Старый господин Имтор больше не собирал у себя такого обширного общества, как раньше, когда с ним была Гертруда. Однако в его доме, посреди множества картин, раз в три недели устраивались вечера изысканной камерной музыки, которые я регулярно посещал. Иногда я брал с собой и Тайзера. Но Имтор настаивал на том, чтобы я бывал у него и помимо этого. Так что порой в предвечерний час, который он особенно любил, я приходил к нему в его просто обставленный кабинет, где висел портрет Гертруды, и, поскольку между стариком и мною постепенно возникло внешне сдержанное, но устойчивое взаимопонимание и потребность поговорить, разговор наш нередко касался того, что в душе больше всего занимало нас обоих. Мне пришлось рассказать о Мюнхене, и я не умолчал о том, какое впечатление у меня сложилось об отношениях супругов. Он кивнул.
— Все еще может наладиться, — сказал он со вздохом, — но мы этому помочь не в силах.

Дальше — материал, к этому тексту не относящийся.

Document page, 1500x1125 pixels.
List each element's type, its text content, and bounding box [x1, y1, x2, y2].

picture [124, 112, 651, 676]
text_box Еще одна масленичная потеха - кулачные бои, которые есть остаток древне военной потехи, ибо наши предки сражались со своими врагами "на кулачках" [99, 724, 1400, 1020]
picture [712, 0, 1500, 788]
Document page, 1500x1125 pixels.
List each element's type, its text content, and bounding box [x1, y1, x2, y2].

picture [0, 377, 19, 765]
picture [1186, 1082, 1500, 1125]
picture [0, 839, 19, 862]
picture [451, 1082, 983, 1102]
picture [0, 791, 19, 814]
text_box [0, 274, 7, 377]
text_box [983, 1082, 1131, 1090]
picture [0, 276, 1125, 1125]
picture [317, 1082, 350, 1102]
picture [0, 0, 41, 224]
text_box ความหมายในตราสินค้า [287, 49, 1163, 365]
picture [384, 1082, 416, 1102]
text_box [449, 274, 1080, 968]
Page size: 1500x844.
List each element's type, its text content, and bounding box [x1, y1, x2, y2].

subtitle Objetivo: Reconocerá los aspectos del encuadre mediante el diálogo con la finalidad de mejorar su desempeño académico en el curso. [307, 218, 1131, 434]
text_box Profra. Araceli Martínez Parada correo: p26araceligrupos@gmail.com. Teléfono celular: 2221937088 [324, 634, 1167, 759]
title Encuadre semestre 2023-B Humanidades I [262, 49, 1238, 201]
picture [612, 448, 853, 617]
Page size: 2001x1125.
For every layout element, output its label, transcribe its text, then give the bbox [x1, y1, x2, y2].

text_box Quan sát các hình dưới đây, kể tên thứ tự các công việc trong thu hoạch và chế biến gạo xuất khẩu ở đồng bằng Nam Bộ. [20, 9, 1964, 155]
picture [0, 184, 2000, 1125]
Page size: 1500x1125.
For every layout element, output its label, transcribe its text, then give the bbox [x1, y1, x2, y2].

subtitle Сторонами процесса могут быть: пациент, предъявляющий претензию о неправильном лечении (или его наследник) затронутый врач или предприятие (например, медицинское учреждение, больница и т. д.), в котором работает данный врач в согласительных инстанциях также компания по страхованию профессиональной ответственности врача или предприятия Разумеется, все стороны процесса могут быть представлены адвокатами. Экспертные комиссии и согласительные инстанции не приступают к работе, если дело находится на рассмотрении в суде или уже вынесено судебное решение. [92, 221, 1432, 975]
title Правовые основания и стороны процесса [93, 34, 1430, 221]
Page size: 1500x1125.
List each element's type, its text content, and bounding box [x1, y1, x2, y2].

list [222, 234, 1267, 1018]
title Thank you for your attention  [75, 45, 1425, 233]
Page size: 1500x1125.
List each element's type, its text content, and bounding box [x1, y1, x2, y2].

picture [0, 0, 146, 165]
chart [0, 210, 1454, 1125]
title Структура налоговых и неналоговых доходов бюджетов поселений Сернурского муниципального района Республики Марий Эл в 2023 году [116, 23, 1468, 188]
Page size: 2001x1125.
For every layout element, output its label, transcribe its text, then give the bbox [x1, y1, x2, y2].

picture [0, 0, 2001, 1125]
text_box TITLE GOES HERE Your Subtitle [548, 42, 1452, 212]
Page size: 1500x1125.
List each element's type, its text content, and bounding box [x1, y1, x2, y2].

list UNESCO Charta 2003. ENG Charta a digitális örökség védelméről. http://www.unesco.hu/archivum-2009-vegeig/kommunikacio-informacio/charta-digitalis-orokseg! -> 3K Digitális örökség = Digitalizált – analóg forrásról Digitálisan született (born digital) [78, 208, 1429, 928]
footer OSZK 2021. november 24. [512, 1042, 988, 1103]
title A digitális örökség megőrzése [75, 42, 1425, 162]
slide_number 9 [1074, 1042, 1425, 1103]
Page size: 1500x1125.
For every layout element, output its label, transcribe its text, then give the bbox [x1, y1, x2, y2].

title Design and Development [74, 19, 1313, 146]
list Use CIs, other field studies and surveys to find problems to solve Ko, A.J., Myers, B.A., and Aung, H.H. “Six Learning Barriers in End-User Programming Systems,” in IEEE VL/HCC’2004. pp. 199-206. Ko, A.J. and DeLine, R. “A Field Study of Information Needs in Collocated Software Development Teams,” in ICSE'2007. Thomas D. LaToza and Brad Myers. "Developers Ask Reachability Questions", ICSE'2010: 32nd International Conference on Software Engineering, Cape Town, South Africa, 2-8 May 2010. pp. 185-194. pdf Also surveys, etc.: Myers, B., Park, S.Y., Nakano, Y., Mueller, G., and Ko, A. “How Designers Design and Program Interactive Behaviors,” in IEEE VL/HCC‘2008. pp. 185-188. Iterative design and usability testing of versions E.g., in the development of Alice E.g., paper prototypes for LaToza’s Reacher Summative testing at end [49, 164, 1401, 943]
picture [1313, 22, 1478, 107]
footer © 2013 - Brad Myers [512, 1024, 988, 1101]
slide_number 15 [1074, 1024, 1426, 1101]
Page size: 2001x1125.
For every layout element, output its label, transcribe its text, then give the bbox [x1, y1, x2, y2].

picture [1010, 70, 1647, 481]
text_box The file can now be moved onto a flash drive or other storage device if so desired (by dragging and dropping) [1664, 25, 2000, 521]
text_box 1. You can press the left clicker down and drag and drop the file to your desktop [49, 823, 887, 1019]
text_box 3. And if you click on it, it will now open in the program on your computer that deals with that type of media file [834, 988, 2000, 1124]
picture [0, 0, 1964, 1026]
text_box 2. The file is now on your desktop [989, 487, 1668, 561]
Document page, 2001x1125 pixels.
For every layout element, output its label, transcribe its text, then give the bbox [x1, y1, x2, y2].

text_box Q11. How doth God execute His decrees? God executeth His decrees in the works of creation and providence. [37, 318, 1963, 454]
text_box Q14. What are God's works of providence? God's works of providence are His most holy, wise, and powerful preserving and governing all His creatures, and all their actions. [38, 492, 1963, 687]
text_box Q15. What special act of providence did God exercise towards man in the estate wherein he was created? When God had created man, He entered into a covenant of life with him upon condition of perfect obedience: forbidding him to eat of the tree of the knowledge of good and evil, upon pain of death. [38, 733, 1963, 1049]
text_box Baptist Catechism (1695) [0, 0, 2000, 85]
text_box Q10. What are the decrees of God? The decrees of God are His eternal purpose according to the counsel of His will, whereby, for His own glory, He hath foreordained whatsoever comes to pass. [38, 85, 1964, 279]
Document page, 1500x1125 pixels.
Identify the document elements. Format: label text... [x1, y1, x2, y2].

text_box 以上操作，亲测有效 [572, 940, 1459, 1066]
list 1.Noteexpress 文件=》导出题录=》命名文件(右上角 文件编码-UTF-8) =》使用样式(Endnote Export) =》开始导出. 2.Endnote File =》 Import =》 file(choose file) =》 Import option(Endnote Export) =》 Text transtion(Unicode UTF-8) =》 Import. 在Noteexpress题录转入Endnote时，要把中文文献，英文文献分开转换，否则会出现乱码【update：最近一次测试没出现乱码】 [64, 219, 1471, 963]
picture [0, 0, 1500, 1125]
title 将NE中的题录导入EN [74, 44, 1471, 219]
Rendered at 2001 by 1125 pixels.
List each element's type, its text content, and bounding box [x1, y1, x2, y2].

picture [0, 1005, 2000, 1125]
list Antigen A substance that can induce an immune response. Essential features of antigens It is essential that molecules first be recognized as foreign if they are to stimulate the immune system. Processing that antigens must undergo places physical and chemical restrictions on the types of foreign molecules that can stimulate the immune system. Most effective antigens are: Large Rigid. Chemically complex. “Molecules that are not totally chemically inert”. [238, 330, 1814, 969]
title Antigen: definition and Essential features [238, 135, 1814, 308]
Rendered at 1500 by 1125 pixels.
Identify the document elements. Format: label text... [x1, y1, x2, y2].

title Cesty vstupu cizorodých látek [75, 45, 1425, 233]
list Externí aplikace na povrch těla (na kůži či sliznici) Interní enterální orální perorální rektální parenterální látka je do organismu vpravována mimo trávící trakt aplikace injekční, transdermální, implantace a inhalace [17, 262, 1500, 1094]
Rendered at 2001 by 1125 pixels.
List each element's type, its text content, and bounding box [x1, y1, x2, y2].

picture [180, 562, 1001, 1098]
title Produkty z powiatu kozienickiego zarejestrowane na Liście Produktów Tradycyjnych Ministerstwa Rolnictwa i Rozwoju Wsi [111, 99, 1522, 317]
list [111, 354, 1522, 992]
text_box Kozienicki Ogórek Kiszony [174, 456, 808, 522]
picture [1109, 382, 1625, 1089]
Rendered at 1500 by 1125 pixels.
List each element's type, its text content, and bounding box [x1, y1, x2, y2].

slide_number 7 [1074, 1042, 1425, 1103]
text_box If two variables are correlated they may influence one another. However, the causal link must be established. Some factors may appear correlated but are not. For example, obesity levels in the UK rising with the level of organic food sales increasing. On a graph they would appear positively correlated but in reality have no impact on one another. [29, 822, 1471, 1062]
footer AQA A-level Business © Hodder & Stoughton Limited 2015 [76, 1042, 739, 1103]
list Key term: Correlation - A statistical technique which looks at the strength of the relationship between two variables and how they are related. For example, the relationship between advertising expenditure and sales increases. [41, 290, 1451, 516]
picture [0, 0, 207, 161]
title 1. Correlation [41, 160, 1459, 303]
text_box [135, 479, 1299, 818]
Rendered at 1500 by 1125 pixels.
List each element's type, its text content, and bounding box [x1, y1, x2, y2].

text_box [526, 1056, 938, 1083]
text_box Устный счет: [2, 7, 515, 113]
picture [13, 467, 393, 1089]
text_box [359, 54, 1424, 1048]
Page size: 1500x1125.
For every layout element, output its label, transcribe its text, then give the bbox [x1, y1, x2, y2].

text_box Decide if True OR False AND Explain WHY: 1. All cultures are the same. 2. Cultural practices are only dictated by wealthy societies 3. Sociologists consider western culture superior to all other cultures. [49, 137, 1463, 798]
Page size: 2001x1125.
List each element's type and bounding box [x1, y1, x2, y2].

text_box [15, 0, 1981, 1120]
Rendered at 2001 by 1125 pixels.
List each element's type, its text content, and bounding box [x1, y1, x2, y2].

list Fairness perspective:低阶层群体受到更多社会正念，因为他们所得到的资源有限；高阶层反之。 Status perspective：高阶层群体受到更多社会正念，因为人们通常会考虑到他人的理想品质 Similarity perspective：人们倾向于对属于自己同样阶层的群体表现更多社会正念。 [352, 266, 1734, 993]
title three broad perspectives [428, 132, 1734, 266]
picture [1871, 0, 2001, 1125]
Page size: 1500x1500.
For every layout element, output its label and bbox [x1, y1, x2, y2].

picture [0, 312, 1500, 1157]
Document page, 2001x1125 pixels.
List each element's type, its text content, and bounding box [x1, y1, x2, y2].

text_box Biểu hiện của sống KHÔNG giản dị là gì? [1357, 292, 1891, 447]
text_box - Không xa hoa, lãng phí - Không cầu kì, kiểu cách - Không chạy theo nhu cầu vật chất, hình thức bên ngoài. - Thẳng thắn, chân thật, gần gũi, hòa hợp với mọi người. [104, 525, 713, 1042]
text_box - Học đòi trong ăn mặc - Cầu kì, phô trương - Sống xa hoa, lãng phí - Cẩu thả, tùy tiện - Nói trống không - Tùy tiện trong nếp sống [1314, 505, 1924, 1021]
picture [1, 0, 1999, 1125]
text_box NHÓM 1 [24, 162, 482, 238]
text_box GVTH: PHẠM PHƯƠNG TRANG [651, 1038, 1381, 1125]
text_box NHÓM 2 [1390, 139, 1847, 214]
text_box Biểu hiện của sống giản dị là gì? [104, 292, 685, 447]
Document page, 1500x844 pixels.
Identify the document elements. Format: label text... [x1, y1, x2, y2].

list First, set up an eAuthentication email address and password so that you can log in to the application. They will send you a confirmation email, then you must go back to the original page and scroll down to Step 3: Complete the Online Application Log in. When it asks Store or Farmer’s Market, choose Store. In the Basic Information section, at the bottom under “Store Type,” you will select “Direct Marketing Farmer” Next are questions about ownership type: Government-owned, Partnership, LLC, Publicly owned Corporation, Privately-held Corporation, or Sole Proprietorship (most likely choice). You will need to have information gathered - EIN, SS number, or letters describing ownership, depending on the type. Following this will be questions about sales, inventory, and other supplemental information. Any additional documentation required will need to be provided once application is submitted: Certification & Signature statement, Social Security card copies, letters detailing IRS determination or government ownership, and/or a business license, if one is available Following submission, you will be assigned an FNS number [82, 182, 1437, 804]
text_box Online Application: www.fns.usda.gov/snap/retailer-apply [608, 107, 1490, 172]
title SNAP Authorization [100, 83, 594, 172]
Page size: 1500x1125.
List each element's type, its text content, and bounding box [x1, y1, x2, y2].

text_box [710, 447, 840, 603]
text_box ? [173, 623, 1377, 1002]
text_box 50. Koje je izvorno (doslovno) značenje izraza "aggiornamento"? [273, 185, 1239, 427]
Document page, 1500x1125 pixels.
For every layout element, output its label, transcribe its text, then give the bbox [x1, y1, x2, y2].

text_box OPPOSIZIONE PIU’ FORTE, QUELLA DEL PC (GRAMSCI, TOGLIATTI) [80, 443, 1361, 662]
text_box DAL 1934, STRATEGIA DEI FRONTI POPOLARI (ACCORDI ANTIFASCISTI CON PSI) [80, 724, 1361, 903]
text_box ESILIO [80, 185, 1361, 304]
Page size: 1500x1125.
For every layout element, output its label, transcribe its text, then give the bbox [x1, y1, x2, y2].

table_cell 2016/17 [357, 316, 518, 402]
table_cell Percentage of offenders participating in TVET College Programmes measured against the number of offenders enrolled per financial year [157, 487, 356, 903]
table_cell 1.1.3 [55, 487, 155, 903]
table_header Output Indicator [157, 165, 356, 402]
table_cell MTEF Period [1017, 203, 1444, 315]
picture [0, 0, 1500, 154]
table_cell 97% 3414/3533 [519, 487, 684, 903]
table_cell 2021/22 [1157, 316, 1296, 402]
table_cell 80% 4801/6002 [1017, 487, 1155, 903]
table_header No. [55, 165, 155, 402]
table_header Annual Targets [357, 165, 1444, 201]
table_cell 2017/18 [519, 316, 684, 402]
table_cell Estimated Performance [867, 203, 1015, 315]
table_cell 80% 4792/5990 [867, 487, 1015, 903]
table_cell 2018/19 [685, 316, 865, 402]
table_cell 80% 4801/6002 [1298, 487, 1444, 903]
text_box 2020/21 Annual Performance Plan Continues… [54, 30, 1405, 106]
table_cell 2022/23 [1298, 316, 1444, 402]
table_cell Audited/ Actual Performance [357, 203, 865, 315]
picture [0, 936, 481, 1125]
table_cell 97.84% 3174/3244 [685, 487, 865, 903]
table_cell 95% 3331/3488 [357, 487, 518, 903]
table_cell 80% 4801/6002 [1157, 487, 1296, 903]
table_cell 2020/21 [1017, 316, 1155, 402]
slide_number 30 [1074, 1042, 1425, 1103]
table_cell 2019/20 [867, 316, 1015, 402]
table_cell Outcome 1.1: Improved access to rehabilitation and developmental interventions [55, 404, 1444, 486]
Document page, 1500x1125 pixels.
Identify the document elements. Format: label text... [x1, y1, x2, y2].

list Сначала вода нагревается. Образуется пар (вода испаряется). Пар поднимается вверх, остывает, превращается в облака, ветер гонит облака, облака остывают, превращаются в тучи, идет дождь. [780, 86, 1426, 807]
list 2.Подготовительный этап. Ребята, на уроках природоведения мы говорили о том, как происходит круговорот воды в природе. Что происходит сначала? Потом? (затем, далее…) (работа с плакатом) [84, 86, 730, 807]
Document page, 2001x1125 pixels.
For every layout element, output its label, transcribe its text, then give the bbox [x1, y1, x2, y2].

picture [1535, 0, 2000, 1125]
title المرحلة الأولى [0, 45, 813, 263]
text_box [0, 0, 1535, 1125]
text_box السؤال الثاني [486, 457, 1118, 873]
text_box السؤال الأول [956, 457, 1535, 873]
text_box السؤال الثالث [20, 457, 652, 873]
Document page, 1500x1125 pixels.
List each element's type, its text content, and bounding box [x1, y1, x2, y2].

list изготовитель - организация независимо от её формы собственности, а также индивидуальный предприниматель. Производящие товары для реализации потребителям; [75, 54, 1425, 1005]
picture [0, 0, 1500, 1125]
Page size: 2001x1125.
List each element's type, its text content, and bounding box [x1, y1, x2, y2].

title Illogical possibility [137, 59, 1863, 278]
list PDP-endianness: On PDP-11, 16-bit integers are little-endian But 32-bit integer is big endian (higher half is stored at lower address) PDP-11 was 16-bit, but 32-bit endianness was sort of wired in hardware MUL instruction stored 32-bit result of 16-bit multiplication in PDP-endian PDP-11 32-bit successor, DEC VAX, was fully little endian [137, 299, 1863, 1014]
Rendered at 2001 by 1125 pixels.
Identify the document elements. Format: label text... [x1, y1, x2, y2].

Я рад, что близится лето и девочка два месяца будет только со мной. В Мюнхене я на вещаю ее редко и неохотно, она ведь держится так храбро, я не хочу ей мешать и расстраивать ее.
Письма Гертруды не сообщали никаких новостей. Но когда на Пасху она приехала к отцу и нас в нашем маленьком домике навестила тоже, она выглядела похудевшей и подавленной, и, как ни была с нами любезна, как ни старалась таиться, мы все же часто замечали в ее с недавних пор печальных глазах непривычную безнадежность. Я должен был сыграть ей мою новую музыку, но, когда я попросил ее что-нибудь нам спеть, она посмотрела на меня и покачала головой, отклоняя эту просьбу.